• Task
Can you format the text of every item below as a numbered list, one line per number, with blank lines left out?

• Dataset excerpts
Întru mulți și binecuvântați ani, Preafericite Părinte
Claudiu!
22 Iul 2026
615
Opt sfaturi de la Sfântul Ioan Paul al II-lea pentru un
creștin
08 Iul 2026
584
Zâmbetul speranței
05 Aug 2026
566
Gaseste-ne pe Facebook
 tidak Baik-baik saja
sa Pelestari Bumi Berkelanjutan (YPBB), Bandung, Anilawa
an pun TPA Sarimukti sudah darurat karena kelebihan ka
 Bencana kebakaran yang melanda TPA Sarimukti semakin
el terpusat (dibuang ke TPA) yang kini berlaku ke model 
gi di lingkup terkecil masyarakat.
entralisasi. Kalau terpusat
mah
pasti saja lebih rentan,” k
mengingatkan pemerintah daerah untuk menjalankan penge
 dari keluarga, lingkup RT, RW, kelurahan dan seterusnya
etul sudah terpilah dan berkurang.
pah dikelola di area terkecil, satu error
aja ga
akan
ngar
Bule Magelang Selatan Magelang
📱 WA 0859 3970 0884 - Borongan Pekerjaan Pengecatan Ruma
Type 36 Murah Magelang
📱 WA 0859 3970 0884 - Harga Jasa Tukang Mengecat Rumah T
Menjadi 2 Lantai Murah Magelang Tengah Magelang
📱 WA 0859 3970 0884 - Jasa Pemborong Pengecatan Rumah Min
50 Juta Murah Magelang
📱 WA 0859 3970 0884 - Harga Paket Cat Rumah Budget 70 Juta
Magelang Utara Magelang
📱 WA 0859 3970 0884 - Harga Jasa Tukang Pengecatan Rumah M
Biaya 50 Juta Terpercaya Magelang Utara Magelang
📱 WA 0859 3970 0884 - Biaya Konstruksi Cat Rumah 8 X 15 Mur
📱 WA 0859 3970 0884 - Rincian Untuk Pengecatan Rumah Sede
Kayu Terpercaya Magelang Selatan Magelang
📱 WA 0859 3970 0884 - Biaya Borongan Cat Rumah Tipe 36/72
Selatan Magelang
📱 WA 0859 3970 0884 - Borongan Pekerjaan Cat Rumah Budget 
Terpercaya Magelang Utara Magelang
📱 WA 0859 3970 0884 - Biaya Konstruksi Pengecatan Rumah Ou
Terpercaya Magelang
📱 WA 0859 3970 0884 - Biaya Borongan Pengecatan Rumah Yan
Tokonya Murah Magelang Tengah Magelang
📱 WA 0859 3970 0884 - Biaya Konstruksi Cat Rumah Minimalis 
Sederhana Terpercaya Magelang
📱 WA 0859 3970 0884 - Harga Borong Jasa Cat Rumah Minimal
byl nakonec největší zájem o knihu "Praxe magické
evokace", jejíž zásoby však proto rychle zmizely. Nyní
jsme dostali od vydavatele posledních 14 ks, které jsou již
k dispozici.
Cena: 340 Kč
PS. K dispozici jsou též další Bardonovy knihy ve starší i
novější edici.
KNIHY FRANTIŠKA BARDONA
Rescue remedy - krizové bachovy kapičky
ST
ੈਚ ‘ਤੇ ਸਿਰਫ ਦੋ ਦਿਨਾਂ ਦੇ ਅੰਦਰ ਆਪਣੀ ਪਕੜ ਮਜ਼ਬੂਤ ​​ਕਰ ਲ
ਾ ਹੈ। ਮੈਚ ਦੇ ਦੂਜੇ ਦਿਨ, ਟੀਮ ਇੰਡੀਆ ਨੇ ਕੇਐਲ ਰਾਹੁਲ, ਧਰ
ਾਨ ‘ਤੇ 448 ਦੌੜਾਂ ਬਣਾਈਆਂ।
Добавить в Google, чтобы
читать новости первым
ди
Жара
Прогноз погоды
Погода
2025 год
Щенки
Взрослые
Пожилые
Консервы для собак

• Written solution
1. Întru mulți și binecuvântați ani, Preafericite Părinte
2. Claudiu!
3. 22 Iul 2026
4. 615
5. Opt sfaturi de la Sfântul Ioan Paul al II-lea pentru un
6. creștin
7. 08 Iul 2026
8. 584
9. Zâmbetul speranței
10. 05 Aug 2026
11. 566
12. Gaseste-ne pe Facebook
13.  tidak Baik-baik saja
14. sa Pelestari Bumi Berkelanjutan (YPBB), Bandung, Anilawa
15. an pun TPA Sarimukti sudah darurat karena kelebihan ka
16.  Bencana kebakaran yang melanda TPA Sarimukti semakin
17. el terpusat (dibuang ke TPA) yang kini berlaku ke model 
18. gi di lingkup terkecil masyarakat.
19. entralisasi. Kalau terpusat
20. mah
21. pasti saja lebih rentan,” k
22. mengingatkan pemerintah daerah untuk menjalankan penge
23.  dari keluarga, lingkup RT, RW, kelurahan dan seterusnya
24. etul sudah terpilah dan berkurang.
25. pah dikelola di area terkecil, satu error
26. aja ga
27. akan
28. ngar
29. Bule Magelang Selatan Magelang
30. 📱 WA 0859 3970 0884 - Borongan Pekerjaan Pengecatan Ruma
31. Type 36 Murah Magelang
32. 📱 WA 0859 3970 0884 - Harga Jasa Tukang Mengecat Rumah T
33. Menjadi 2 Lantai Murah Magelang Tengah Magelang
34. 📱 WA 0859 3970 0884 - Jasa Pemborong Pengecatan Rumah Min
35. 50 Juta Murah Magelang
36. 📱 WA 0859 3970 0884 - Harga Paket Cat Rumah Budget 70 Juta
37. Magelang Utara Magelang
38. 📱 WA 0859 3970 0884 - Harga Jasa Tukang Pengecatan Rumah M
39. Biaya 50 Juta Terpercaya Magelang Utara Magelang
40. 📱 WA 0859 3970 0884 - Biaya Konstruksi Cat Rumah 8 X 15 Mur
41. 📱 WA 0859 3970 0884 - Rincian Untuk Pengecatan Rumah Sede
42. Kayu Terpercaya Magelang Selatan Magelang
43. 📱 WA 0859 3970 0884 - Biaya Borongan Cat Rumah Tipe 36/72
44. Selatan Magelang
45. 📱 WA 0859 3970 0884 - Borongan Pekerjaan Cat Rumah Budget 
46. Terpercaya Magelang Utara Magelang
47. 📱 WA 0859 3970 0884 - Biaya Konstruksi Pengecatan Rumah Ou
48. Terpercaya Magelang
49. 📱 WA 0859 3970 0884 - Biaya Borongan Pengecatan Rumah Yan
50. Tokonya Murah Magelang Tengah Magelang
51. 📱 WA 0859 3970 0884 - Biaya Konstruksi Cat Rumah Minimalis 
52. Sederhana Terpercaya Magelang
53. 📱 WA 0859 3970 0884 - Harga Borong Jasa Cat Rumah Minimal
54. byl nakonec největší zájem o knihu "Praxe magické
55. evokace", jejíž zásoby však proto rychle zmizely. Nyní
56. jsme dostali od vydavatele posledních 14 ks, které jsou již
57. k dispozici.
58. Cena: 340 Kč
59. PS. K dispozici jsou též další Bardonovy knihy ve starší i
60. novější edici.
61. KNIHY FRANTIŠKA BARDONA
62. Rescue remedy - krizové bachovy kapičky
63. ST
64. ੈਚ ‘ਤੇ ਸਿਰਫ ਦੋ ਦਿਨਾਂ ਦੇ ਅੰਦਰ ਆਪਣੀ ਪਕੜ ਮਜ਼ਬੂਤ ​​ਕਰ ਲ
65. ਾ ਹੈ। ਮੈਚ ਦੇ ਦੂਜੇ ਦਿਨ, ਟੀਮ ਇੰਡੀਆ ਨੇ ਕੇਐਲ ਰਾਹੁਲ, ਧਰ
66. ਾਨ ‘ਤੇ 448 ਦੌੜਾਂ ਬਣਾਈਆਂ।
67. Добавить в Google, чтобы
68. читать новости первым
69. ди
70. Жара
71. Прогноз погоды
72. Погода
73. 2025 год
74. Щенки
75. Взрослые
76. Пожилые
77. Консервы для собак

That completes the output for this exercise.